Oropharyngeal cancer can affect the base of the tongue, the tonsils, soft palate and parts of the throat, and almost half of all cases in Australia are caused by the human papillomavirus (HPV).
Current immunotherapies target two protein receptors on the cancer; however, they have had mixed success.
Lead researcher Professor Rajiv Khanna from QIMR Berghofer said they had identified four more spots on the genome of the cancer that they believed could be targeted by immunotherapy.
“Everybody has been trying to make immunotherapies that target those two antigens, but what we have found is that while those two are important, we were ignoring some of the other antigens,” Professor Khanna said.
“We took immune cells out of our patients and effectively asked them what they could “see” other than [the two proteins] E6 and E7, and actually they could see others.”
The study analysed immune cells taken from 66 oropharyngeal cancer patients at the Royal Brisbane and Women’s Hospital and the Princess Alexandra Hospital.
Co-lead author Professor Sandro Porceddu, the director of radiation oncology research at the Princess Alexandra Hospital, said they were now developing therapies based on the research.

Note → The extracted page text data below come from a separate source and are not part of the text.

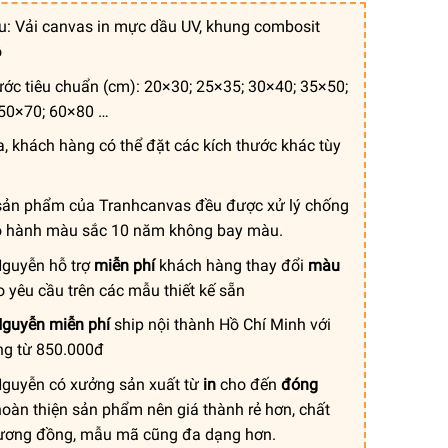
ệu: Vải canvas in mực dầu UV, khung combosit
ỗ
ước tiêu chuẩn (cm): 20×30; 25×35; 30×40; 35×50;
50×70; 60×80 …
a, khách hàng có thể đặt các kích thước khác tùy
sản phẩm của Tranhcanvas đều được xử lý chống
o hành màu sắc 10 năm không bay màu.
guyễn hỗ trợ
miễn phí
khách hàng thay đổi
màu
 yêu cầu trên các mẫu thiết kế sẵn
guyễn miễn phí
ship nội thành Hồ Chí Minh với
ng từ 850.000đ
guyễn có xưởng sản xuất từ
in
cho đến
đóng
oàn thiện sản phẩm nên giá thành rẻ hơn, chất
ương đồng, mẫu mã cũng đa dạng hơn.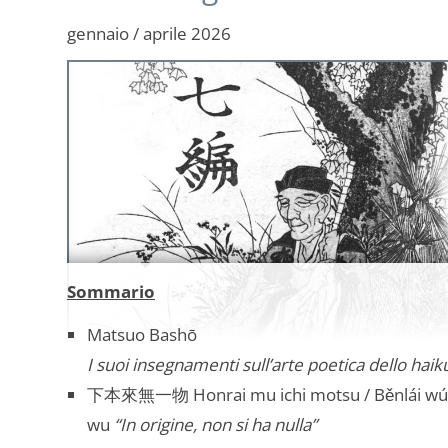
gennaio / aprile 2026
Sommario
Matsuo Bashō
I suoi insegnamenti sull’arte poetica dello haik
下本來無一物 Honrai mu ichi motsu / Běnlái wú 
wu
“In origine, non si ha nulla”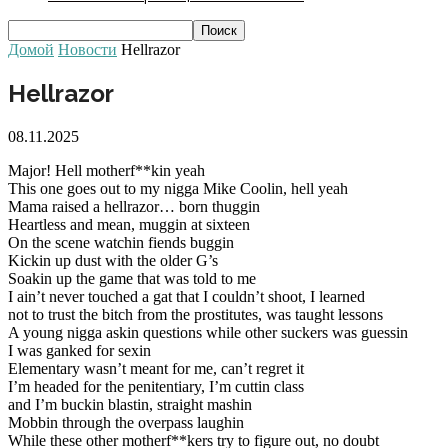
Домой
Новости
Hellrazor
Hellrazor
08.11.2025
Major! Hell motherf**kin yeah
This one goes out to my nigga Mike Coolin, hell yeah
Mama raised a hellrazor… born thuggin
Heartless and mean, muggin at sixteen
On the scene watchin fiends buggin
Kickin up dust with the older G’s
Soakin up the game that was told to me
I ain’t never touched a gat that I couldn’t shoot, I learned
not to trust the bitch from the prostitutes, was taught lessons
A young nigga askin questions while other suckers was guessin
I was ganked for sexin
Elementary wasn’t meant for me, can’t regret it
I’m headed for the penitentiary, I’m cuttin class
and I’m buckin blastin, straight mashin
Mobbin through the overpass laughin
While these other motherf**kers try to figure out, no doubt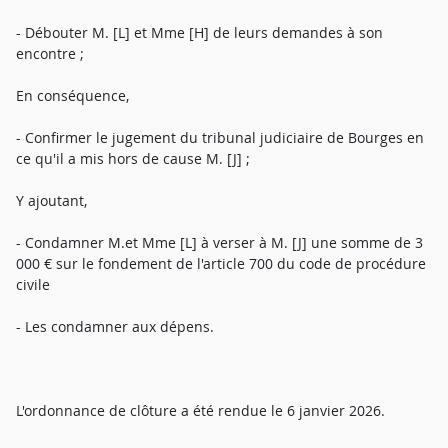
- Débouter M. [L] et Mme [H] de leurs demandes à son
encontre ;
En conséquence,
- Confirmer le jugement du tribunal judiciaire de Bourges en
ce qu'il a mis hors de cause M. [J] ;
Y ajoutant,
- Condamner M.et Mme [L] à verser à M. [J] une somme de 3
000 € sur le fondement de l'article 700 du code de procédure
civile
- Les condamner aux dépens.
L'ordonnance de clôture a été rendue le 6 janvier 2026.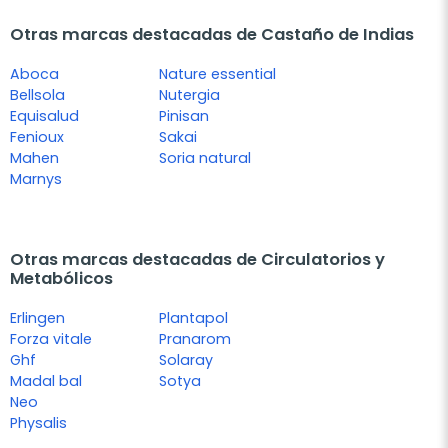
Otras marcas destacadas de Castaño de Indias
Aboca
Nature essential
Bellsola
Nutergia
Equisalud
Pinisan
Fenioux
Sakai
Mahen
Soria natural
Marnys
Otras marcas destacadas de Circulatorios y
Metabólicos
Erlingen
Plantapol
Forza vitale
Pranarom
Ghf
Solaray
Madal bal
Sotya
Neo
Physalis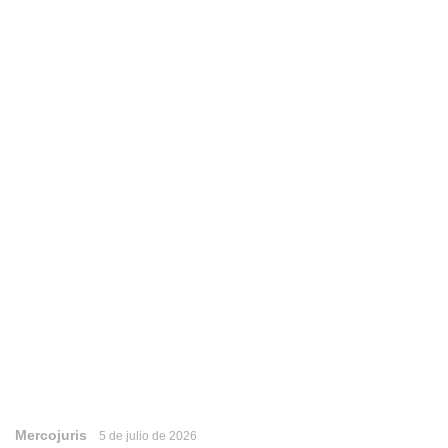
Mercojuris
5 de julio de 2026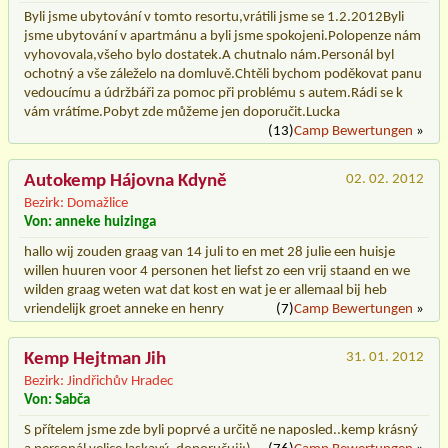
Byli jsme ubytování v tomto resortu,vrátili jsme se 1.2.2012Byli
jsme ubytování v apartmánu a byli jsme spokojeni.Polopenze nám
vyhovovala,všeho bylo dostatek.A chutnalo nám.Personál byl
ochotný a vše záleželo na domluvě.Chtěli bychom poděkovat panu
vedoucímu a údržbáři za pomoc při problému s autem.Rádi se k
vám vrátíme.Pobyt zde můžeme jen doporučit.Lucka
(13)
Camp Bewertungen
»
Autokemp Hájovna Kdyně
02. 02. 2012
Bezirk: Domažlice
Von: anneke huizinga
hallo wij zouden graag van 14 juli to en met 28 julie een huisje
willen huuren voor 4 personen het liefst zo een vrij staand en we
wilden graag weten wat dat kost en wat je er allemaal bij heb
vriendelijk groet anneke en henry
(7)
Camp Bewertungen
»
Kemp Hejtman Jih
31. 01. 2012
Bezirk: Jindřichův Hradec
Von: Sabča
S přítelem jsme zde byli poprvé a určitě ne naposled..kemp krásný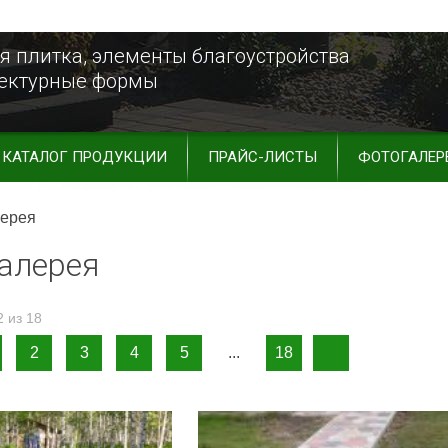
я плитка, элементы благоустройства
тектурные формы
КАТАЛОГ ПРОДУКЦИИ
ПРАЙС-ЛИСТЫ
ФОТОГАЛЕР
лерея
алерея
 из 18
2
3
4
5
...
18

“We’re already working on developing better killer T-cell immunotherapies that recognise all, or a combination, of these proteins,” Professor Porceddu said.
“Different combinations of the proteins are present on different patients’ cancer cells, so we will develop immunotherapies with different bunches of keys for different patients.”
At present, the cancer is treated with a combination of chemotherapy and radiation therapy, but it is hoped an effective immunotherapy will eventually become the standard treatment.
Oropharyngeal cancers are the sixth-most-common type of cancer worldwide, with US actor Michael Douglas diagnosed with stage four oral cancer in 2010, before going into remission after aggressive radiation treatment and chemotherapy.
Douglas credited HPV for his cancer but later said he was a heavy smoker and drinker, habits that also increase the risk of developing the disease.
In Queensland the incidence rate for the cancer type has increased by 162 per cent in men and 40 per cent in women over a 15-year period, according to data from the Cancer Alliance Queensland.
That is despite the development of the HPV vaccine from Professor Ian Frazer and his team at the University of Queensland in the early 2000s.
However, experts warn the impact of widespread immunisation programs for HPV will not be felt for decades.
The research has been published in the Journal of Experimental Medicine.